Anne Mason
Feb 6 · 2 min read

I appreciate this level of engagement and discussion, as opposed to ad hominem attacks, though describing the accurate statement of mortality rate from a specific cause as “an anti-vax tactic” is a bit silly.

Yes, the mortality rate of 1 out of 500,000 reflects number of measles associated deaths out of the total 1963 population. Your logic that mainly only children were getting the measles, and that we should therefore disregard the figure out of the total population misses one very important, very significant and critical point. Why were mainly only children contracting measles? Because when measles was allowed to circulate freely so that people contracted it as children, they gained immunity and received exposure boosts throughout their lifetimes as the virus circulated throughout the environment. A wonderfully complex and effective system which resulted in 364 measles related deaths out of a total population of 189.2 million in 1963. To narrow our perspective from any other stat is not taking the whole picture into account.

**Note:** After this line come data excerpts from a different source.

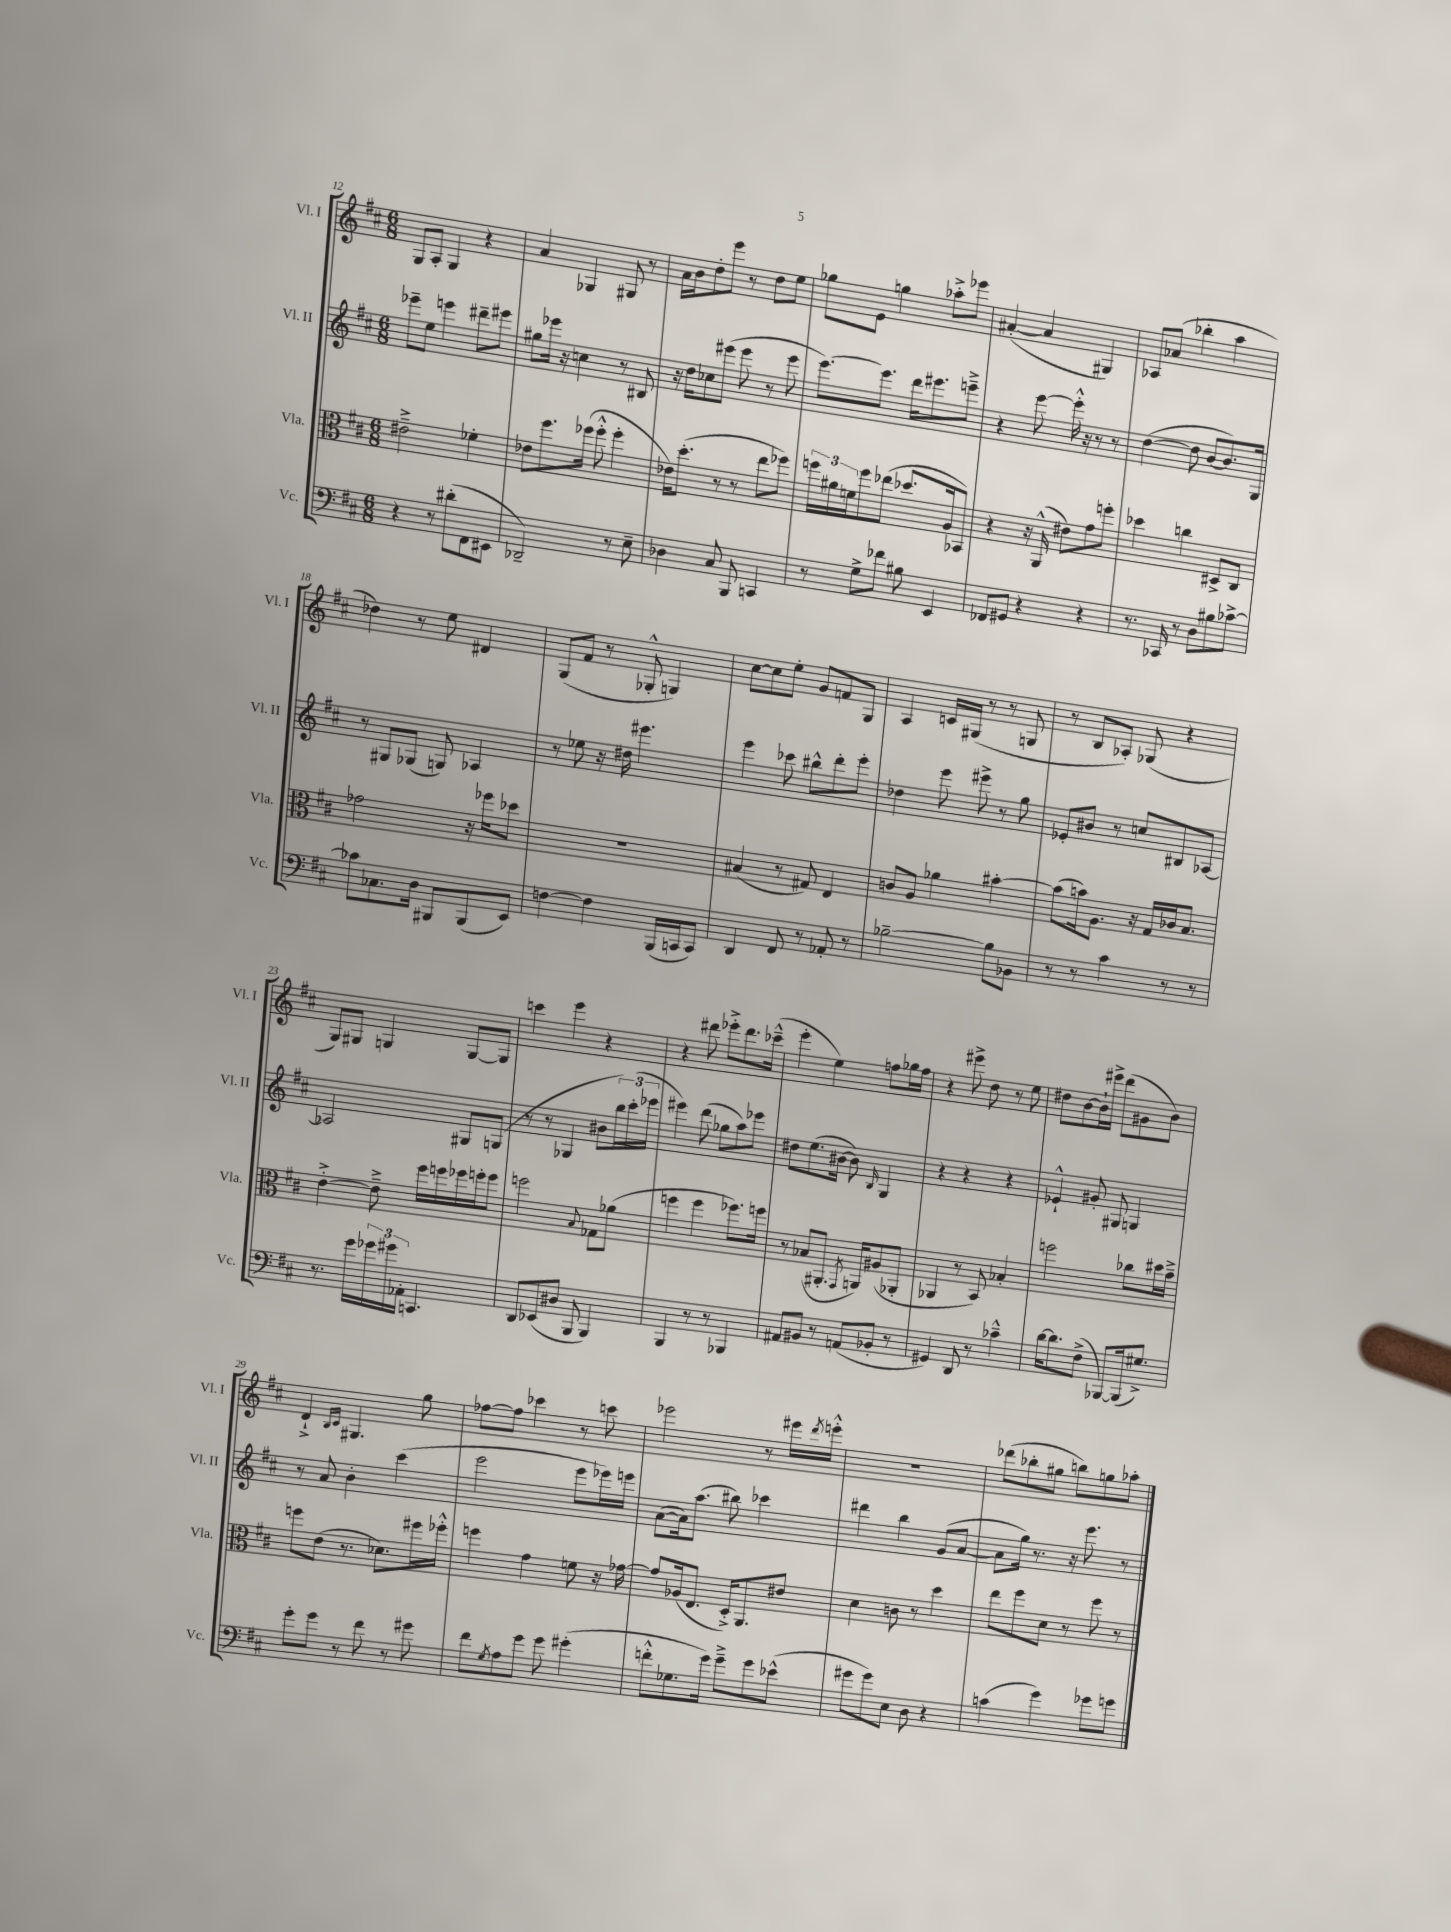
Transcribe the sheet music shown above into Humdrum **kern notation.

**kern	**kern	**kern	**kern
*staff4	*staff3	*staff2	*staff1
*clefF4	*clefC3	*clefG2	*clefG2
*k[f#c#]	*k[f#c#]	*k[f#c#]	*k[f#c#]
*M6/8	*M6/8	*M6/8	*M6/8
4r	2e#~^	8eee-~	8G
.	.	8ee	8A'
8r	.	4eee	4G
(8d#'	.	.	.
8FF#	4f-'	8ddd#~	4r
8EE#	.	8eee#	.
=	=	=	=
2DD-~)	8e-	8gg#	4a
.	8.ff#	16eee-	.
.	.	16r	.
.	.	4cc	4G-
.	(16ff-	.	.
.	8ff-'^^	.	.
8r	4ff-'	8r	8G#
8E~	.	8B#	8r
=	=	=	=
4D-	16e-)	16r	16a
.	(8.dd'	16dd	16b
.	.	8cc-	8dd'
8C#	8r	(8eee#	8eee
8BBB	8r	8eee#	8r
4CC	8ee	8r	8dd
.	8ff-)	8eee#	8ee
=	=	=	=
8r	24ff	[8.eee)	8gg-
.	24a#	.	.
.	24f	.	.
8G^	8ff	.	8e
.	.	8.eee]	.
8f-	(8ee-	.	4gg
8B#	8.dd-	16ddd	.
.	.	8.eee#	.
4EE	.	.	8aa-'^
.	16A	.	.
.	8BB-)	8eee~^	8eee-
=	=	=	=
8FF-	4r	4r	([4a#'
8GG#	.	.	.
4r	16r	[8eee	4a#]
.	(16AA^^	.	.
.	8e#)	16eee'^^]	.
.	.	16r	.
4r	8g	8r	4G#)
.	8ff'	8r	.
=	=	=	=
8.r	4dd-	([4dd	8A-
.	.	.	(8a-
16CC-	.	.	.
8r	4cc	8dd]	4bb-'
8D	.	[8b	.
8B#	8D#^	8.b])	4aa
[8c-^	8C#	.	.
.	.	16G	.
=	=	=	=
8c-]	2g-	8r	4dd-)
8.C-	.	8G#	.
.	.	(8G-	8r
16D	.	.	.
8BBB#	.	8G)	8ee
(8BBB#	16r	4A-	4d#
.	16ff-	.	.
8EE)	8dd-	.	.
=	=	=	=
[4F	2.r	8r	(8G
.	.	8ee-	8f#
4F]	.	16r	8r
.	.	16dd#	.
.	.	4.eee#	8G-'^^
(16BBB	.	.	4G)
16CC	.	.	.
8CC)	.	.	.
=	=	=	=
4DD	(4B#	4eee	[8cc#
.	.	.	8cc#]
8FF#	8r	8ccc-	8ee'
8r	8G#)	8bb#^^	8g
8AA-'	4E	8ddd'	8f
8r	.	8eee'	8G
=	=	=	=
[2B-~	8c	4dd-	4A
.	8A	.	.
.	4a-	8eee	16c
.	.	.	(16G#
.	.	8eee#^	8r
8B-]	[4b#'	8r	8r
8BB-	.	8gg	8G
=	=	=	=
8r	(8b#]	8e-'	8r
8r	16b)	8b#	8B
.	8.A	.	.
4c#	.	8r	8A-')
.	16r	8cc	(8G-
.	16G	.	.
8r	16c-	8B#	4r
.	8.B	.	.
8r	.	[8A-	.
=	=	=	=
8.r	[4e'^	2A-]	8G)
.	.	.	8G#
16g	.	.	.
24g-	8e~^]	.	4G
24g#	.	.	.
24AA-'	.	.	.
4.CC	16ff#	.	.
.	16ff	.	.
.	16ff-	8G#	[8G
.	16ff'	.	.
.	8ff	(8G	8G]
=	=	=	=
8DD	2ff	8r	4ccc
(8EE-	.	8r	.
8D#	.	4G-	4eee
8BBB	.	.	.
.	8qqB	.	.
4BBB)	8G-	8b#	4r
.	(8a-	24bb)	.
.	.	(24ccc#'	.
.	.	24eee-	.
=	=	=	=
4BBB	4ff	4eee#)	4r
8r	4ff	(8ddd	8ddd#
8r	.	8gg-	8eee-'^
4BBB-	8.ff-)	8aa)	8.ddd#
.	.	8eee-	.
.	16ff	.	(16ccc-~^^
=	=	=	=
8AA#	8r	8dd#	4eee'
8BB#	(8B-	(8.ee	.
8r	8.AA#'	.	4ee)
.	.	[16b#	.
(8AA	.	8b#])	.
.	8qGG	.	.
.	16AA)	.	.
.	.	16qqB	.
8BB-'	(8A#	4G	8ff
8r	8AA-'	.	16gg-
.	.	.	16ff
=	=	=	=
4GG#)	4AA-	4r	4r
8DD	8r	4r	8eee#^
8r	8BB)	.	8dd
4c-~^^	4B-'	4r	8r
.	.	.	8ee
=	=	=	=
[16d	2ff	4e-`^^	8dd#
8.d]	.	.	.
.	.	.	[8b
(8F#^	.	8g#'	16b`]
.	.	.	16eee#^
[8BBB-)	.	8G#	(8ddd
(16BBB-]	8cc-	4G	8g#
8.G#^)	.	.	.
.	16dd#	.	8b)
.	16b~^	.	.
=	=	=	=
8g'	8ff	8r	4d`^
8g	(8e	8a	.
.	.	.	16qqB
.	.	.	16qqc#
8r	8.r	4b'	4.G#
8f#	.	.	.
.	8.d-)	.	.
8r	.	(4ccc#	.
8g#	16ff#	.	8gg
.	16ff-'^^	.	.
=	=	=	=
8f#	4ff	2eee	[8ff-
8qG	.	.	.
8A	.	.	8ff-]
8g	4g	.	4ccc-
8g	.	.	.
(4g#'	8f	8eee	8r
.	16r	16eee-)	8ccc
.	[16g-	16eee	.
=	=	=	=
8f'^^	8g-]	([8a	2eee-
8.G-	(16A-	16a])	.
.	8.E	(8.aa	.
16g)	.	.	.
8g~^	16D'^)	8bb#)	.
.	8.AA	.	.
8g	.	4ccc-	8r
(8e-^^	8e#	.	16eee#
.	.	.	8qddd
.	.	.	16eee'^^
=	=	=	=
8g#	4d	4ddd#	2.r
8g#)	.	.	.
8E	8c	4bb	.
8D	8r	.	.
4r	4dd	(8g	.
.	.	[8a	.
=	=	=	=
(4c	8ee	8a]	(8ddd-
.	8ff#	16gg)	8bb-'
.	.	8.r	.
4g)	8d	.	8gg#
.	8r	16r	8bb)
.	.	8.eee	.
8g-	8ff#	.	8gg
8g	8r	8r	8aa-'
==	==	==	==
*-	*-	*-	*-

Before the vaccine was in use, we had real herd immunity. Babies were protected by their mother’s innate and acquired measles immunity passed on to them through the placenta and breastmilk. And the elderly were immune, as they had lifetime immunity acquired through childhood measles and continued exposure boosts. Now, that’s no longer the case.

And to top it off, due to the lack of exposure boosts (something it seems initial vaccine science completely forgot to take into account in their attempt at replicating herd immunity), the vaccine becomes less effective. So we can expect the call for another booster or a new vaccine. It’s Homer Simpson science at its finest.

And as you point out, the vaccine has reduced the incidence of measles, which logically reduces the incidence of deaths associated with measles. But at what cost?